I’ve not managed to write about my veg boxes for the past couple of weeks. As much as I’ve wanted to, the last few weeks have been a little bit repetitive so I’ve not had anything new to write about. As we head into the hungry gap (the part of early spring when almost nothing is in season) I might have less interesting vegetables to write about. I’m really excited and impatient for it to be summer, when every week’s delivery is diverse and exciting and colourful!
This week we have:
Sometimes this is labelled winter purslane, other times they call it claytonia, but as far as I can tell they’re both the same thing. Whatever you call it, it’s a soft and mild small-leafed salad green.
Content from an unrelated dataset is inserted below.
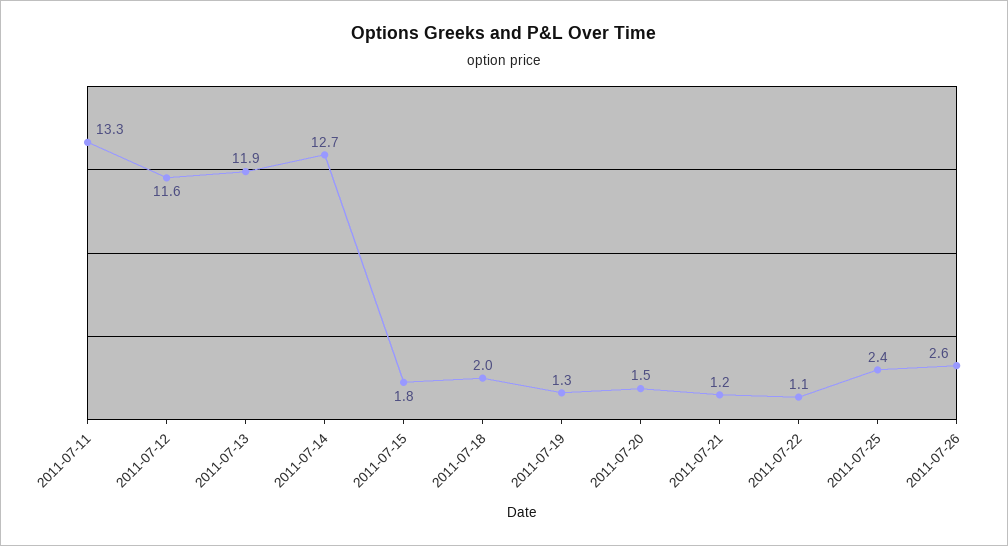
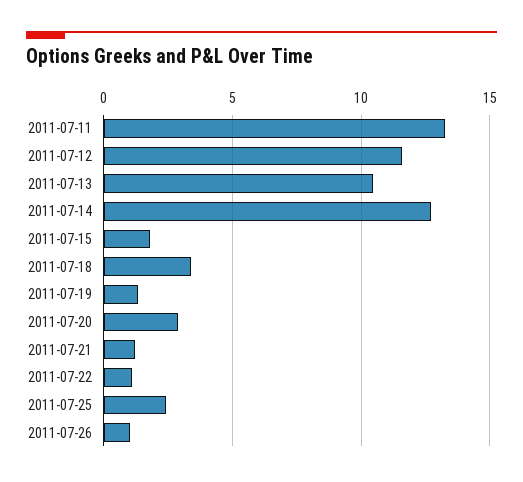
2011-07-13: 11.9 -> 10.5
2011-07-18: 2 -> 3.5
2011-07-20: 1.5 -> 3
2011-07-26: 2.6 -> 1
At this time of year, after months of living off root vegetables and cabbage, I find it so exciting to start getting salad.
I love celeriac so much, it’s always a joy to get one. It can be a bit of a pain to prepare, you need a really good vegetable peeler (I’d recommend a ceramic peeler rather than metal) or failing that a really sharp paring knife. It’s worth it though, it’s warm, spicy, earthy, and totally unique. You can use it to make some pretty damn fine soup (like my celeriac and cider soup). I also particularly enjoy making alternative chips or wedges, by roasting it with curry powder, or chilli flakes, or just a bit of salt and pepper. Gorgeous!
OK, this wasn’t actually in my veg box, it is a home-grown gift from my mum (who you might notice commenting on my posts as tuthersue). Mum has a lovely, well-kept allotment, and grows tonnes of fruit and vegetables, so whenever I see my parents I always get a bag of home-grown vegetables. My brother lives much closer to home and occasionally gets home from work to find a surprise marrow on his doorstep. Anyway… red cabbage. I’ve got two favourite recipes for red cabbage, and while they have similar ingredients they’re completely different. The traditional way of cooking it is to braise it for an hour with a cup of vegetable stock, a knob of margarine, three-quarters of a cup of vinegar, and a tablespoon of sugar. To get a more intense flavour, or if you’re in a hurry, you should try Valentine Warner’s recipe for (in his words) red cabbage done properly. He’s got a really entertaining way with words, it’s worth reading his recipes even if you’re not planning to make them.
Also received this week: two different kinds of oranges, apples, bananas, carrots, potatoes, onions, mushrooms, two cute squashes that will almost certainly end up being stuffed and baked, cauliflower.